Claire Crowley, Marine Scientist
Explore foods that you wouldn’t normally think to eat and expand your horizons. Find some hearty go-to recipes for days you don’t want to be creative and remember you don’t just have to eat salad! However, don’t get stuck on eating pasta and bread. Sure, it’s vegetarian, but it is heavy and you won’t feel great if that’s your staple.
Corina Angelova, Wellness Consultant and Author of “Slim-Down Healthy Sandwiches Under 400 Calories That Keep You Full and Help You Lose Weight”
I’ve been vegetarian for 10+ years. Firstly it’s not about giving up something but about gaining a new way to eat and often a way to cleanse your body. (That helps a lot with sticking to it). It gives color to your plate, makes you creative with your food and, if done right, makes you healthier and more energetic.
Tracy Lewin, Artist
Watching movies like Food Inc. and Cowspiracy help. If you are serious about making the change, watch those. The way animals are treated is HORRIFIC and as an animal lover I can’t support that. So anytime I have thought of giving in, I think of that and don’t do it.
Anthony D’Amico, Nonprofit Treasurer
Research many many meals! Plan them out ahead of time. Cook them in large quantities. Freeze them for near future meals. Check out http://minimalistbaker.com. Also, switch to almond or soy milk. Maybe get some vitamins and enjoy feeling like you have never felt in your entire life! Full of energy, never tiring, always happy!!

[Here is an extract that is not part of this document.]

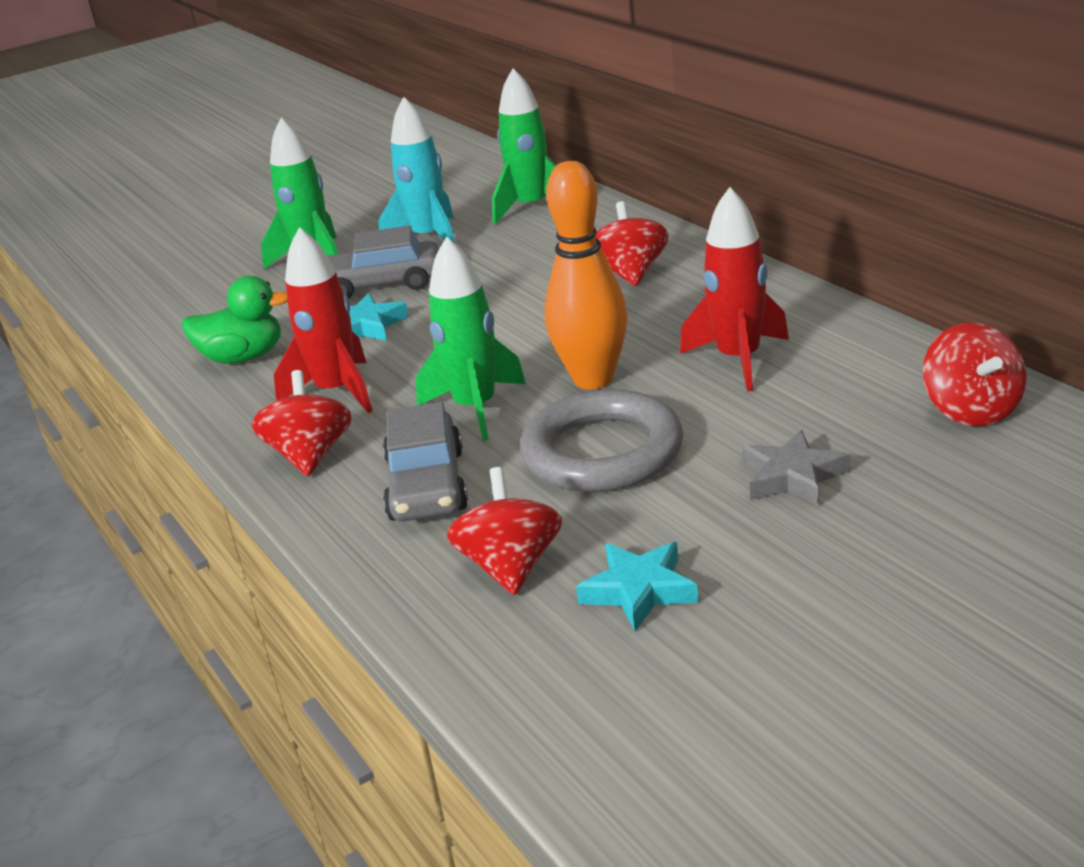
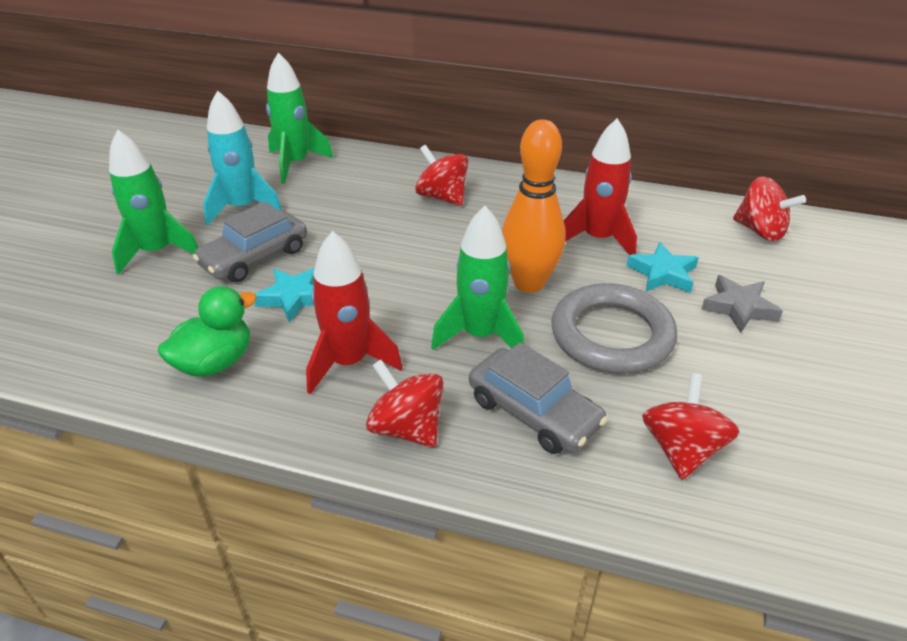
camera: 45 degrees left, 10 degrees up
red spinning top [447,467,562,595] -> red spinning top turned 60 degrees clockwise [642,373,740,480]
turquoise star [576,542,699,631] -> turquoise star moved to [627,242,699,293]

Natalia Lima,Writer (and yours truly)
When I first made the switch to a vegan diet the cravings were strong. I had been an avid meat eater all my life and after watching Food, Inc. (and crying for two hours because of the animal cruelty) I decided to quit all meat products cold turkey. What helped me get through that initial phase (which lasted about two months) was to always keep a snack close by. Hummus with crackers, toasted sunflower seeds, peanuts or cashews or even a cereal bar. That way, when I got home starving, I would have a snack and then I would have the energy to make a meal with vegetables, which was brand new to me. After those cravings faded, I grew disgusted with meat, by the way. My body started recognizing it as ‘bad’ and things got so much easier.
In the beginning it’s so important to get informed. Don’t become a pizza and fries vegetarian. Do your homework by reading books like The Kind Diet and Breaking The Food Seduction, which will teach you about what vegetables and legumes have what vitamins. If you’re diligent about that you’ll feel amazing in just a couple short weeks.
Finally, don’t pay attention to the haters. Whether it is your family, friends or strangers who are suddenly concerned about your protein intake, saying it’s an unhealthy way to live or how they could never do it, be confident in the fact that you did your homework and that you are doing the right thing. Once you stick to it they’ll go from making fun of you and calling it your ‘weird phase’ to respecting it and even asking you for advice on how to do it, you’ll see.